The USD remains strong due to positioning, while JPY is influenced by global events and trade.

    by VT Markets
    /
    May 5, 2025

    The USDJPY pair is maintaining upward momentum in anticipation of the FOMC decision and the impending trade deal. The USD is experiencing short-term support, driven more by positioning than by fundamentals. Positive news on tariffs and favourable economic data contribute to this trend. However, medium-term depreciation of the US Dollar is expected as the Federal Reserve remains inclined to reduce rates, provided the labour market remains stable.

    Japanese Yen Influence

    The Japanese Yen is largely influenced by global events and serves as a popular safe haven alongside the Swiss Franc. The Bank of Japan has kept interest rates steady and adopted a dovish stance. Governor Ueda emphasises the significance of trade developments, suggesting that beneficial trade deals could hasten rate hikes, while disappointing outcomes may cause delays.

    On the technical front, the USDJPY daily chart indicates a pullback from the 140.00 level. In the 4-hour timeframe, a strong support zone appears around the 144.00 handle, with buyers likely to step in. The 1-hour chart shows price testing the support zone, where buyers might place orders near the trendline. Upcoming catalysts include the US ISM Services PMI, FOMC Rate Decision, US Jobless Claims figures, and Japanese wage data.

    The analysis so far establishes that the Dollar is enjoying upward drift, not due to inherent economic strength, but rather because of how traders have positioned themselves ahead of expected news. Ideas around trade agreements and short-term data releases have inflated the currency’s appeal, temporarily overriding the longer-term path, which still points lower if the US central bank continues on a slower rate trajectory. The assumption being made is that inflation is stable enough and the labour market doesn’t wobble—otherwise, the playbook changes again.

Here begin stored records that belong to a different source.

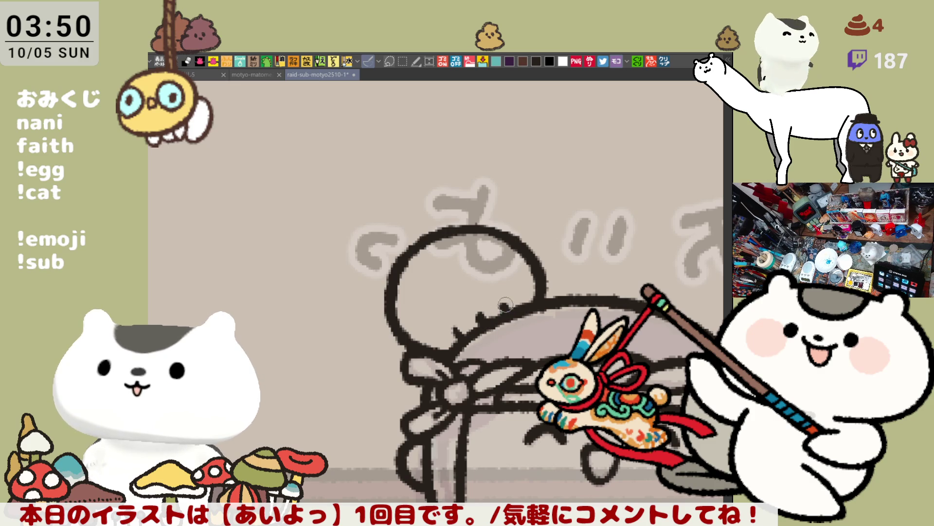
drag(457, 331, 455, 338)
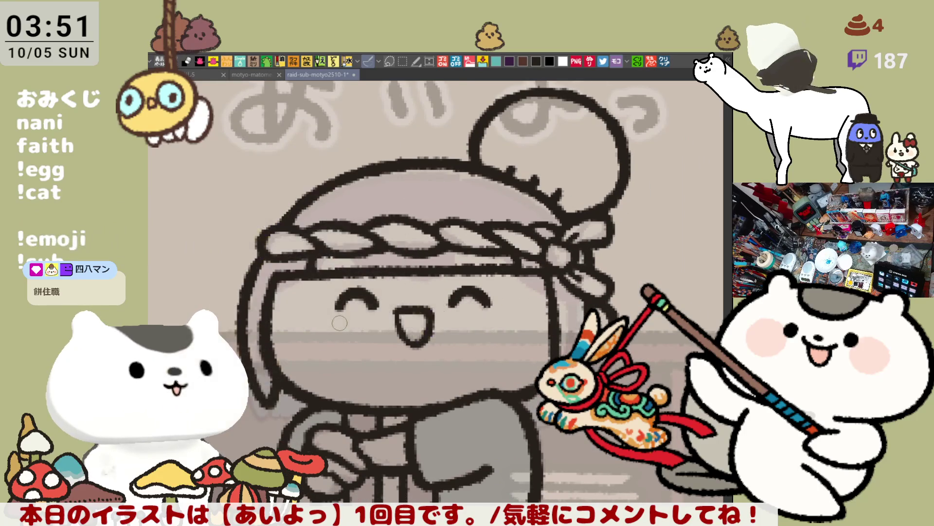
- Centre the bottom-left character in view and rectangle-select the あいよっ lettering above it
scroll(339, 322, down, 5)
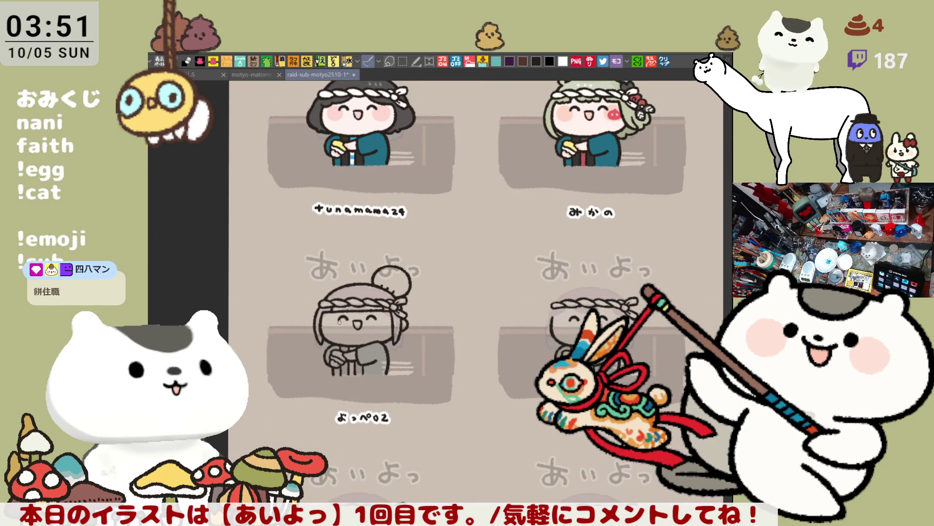
drag(340, 322, 378, 352)
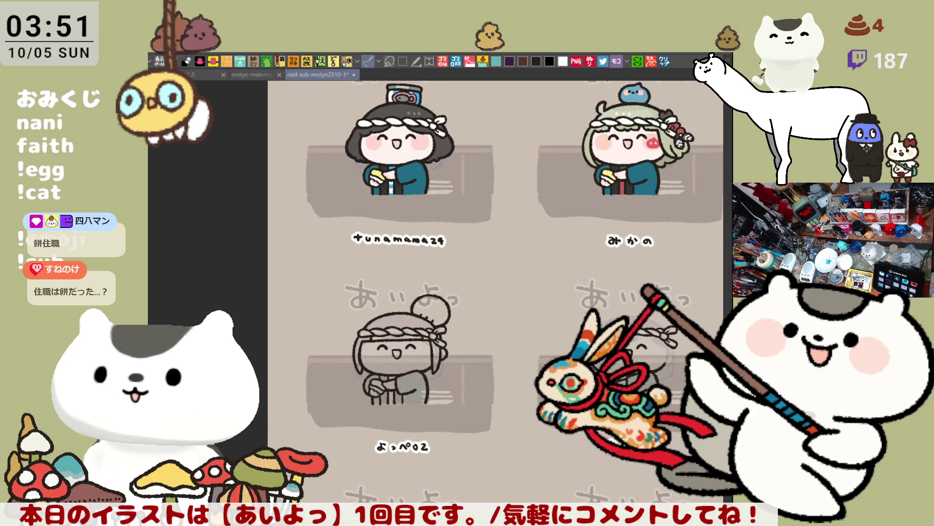
drag(493, 392, 471, 304)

    Meanwhile, the Yen’s position is far more reactive. It thrives in times of uncertainty, often appreciating when risk sentiment weakens. Its central bank has done little to change that—it’s remained passive on the rate front, all while keeping conditions loose in order to spur demand. Ueda, for his part, has drawn attention to trade negotiations, implying better terms abroad could push the domestic institution to reconsider the timing of hikes, though such moves wouldn’t come swiftly. He’s cautious, and he’s telegraphing that clearly.

    Technical Interpretation

    Technically, recent price activity suggests a mild retreat from earlier highs, which could invite interest from those looking to either fade strength or re-enter long. Around the 144.00 level, there’s historical buying interest based on recent chart behaviour, with shorter-term charts confirming tests of that zone. Traders watching smaller intervals, particularly on the hourly time frame, would be noting how price interacts with a rising trendline.

    From our view, the next few sessions carry proper directional potential, given that macro inputs are clustered close together. Services sector data, central bank commentary, weekly jobless figures, and Japan’s pay metrics—none of these are just noise. If any of them deviate sharply from what’s priced, positioning could switch abruptly. In particular, optionality around support zones and how the pair moves in those clusters needs monitoring.

    We’d give deeper weight to how rate expectations shift after the Fed release and whether updated wage prints in Japan support or temper speculation about a pivot towards tightening. Markets are no longer focused solely on headline prints—it’s the narrowing or widening of rate differentials that often makes the chart move. And this pair is an excellent measure of cross-border monetary contrasts.

    Buy-side desks watching whether bulls defend hourly lows might draw conclusions about near-term sentiment, especially if momentum fails to break lower despite weak triggers. If appetite remains shallow, short-term sellers are likely scaling back, waiting instead for cleaner trend confirmation. Given how compressed volatility has been leading into decisions, one-way moves post-announcement may appear exaggerated. This is something we’ve seen before during tightly-spaced catalyst periods.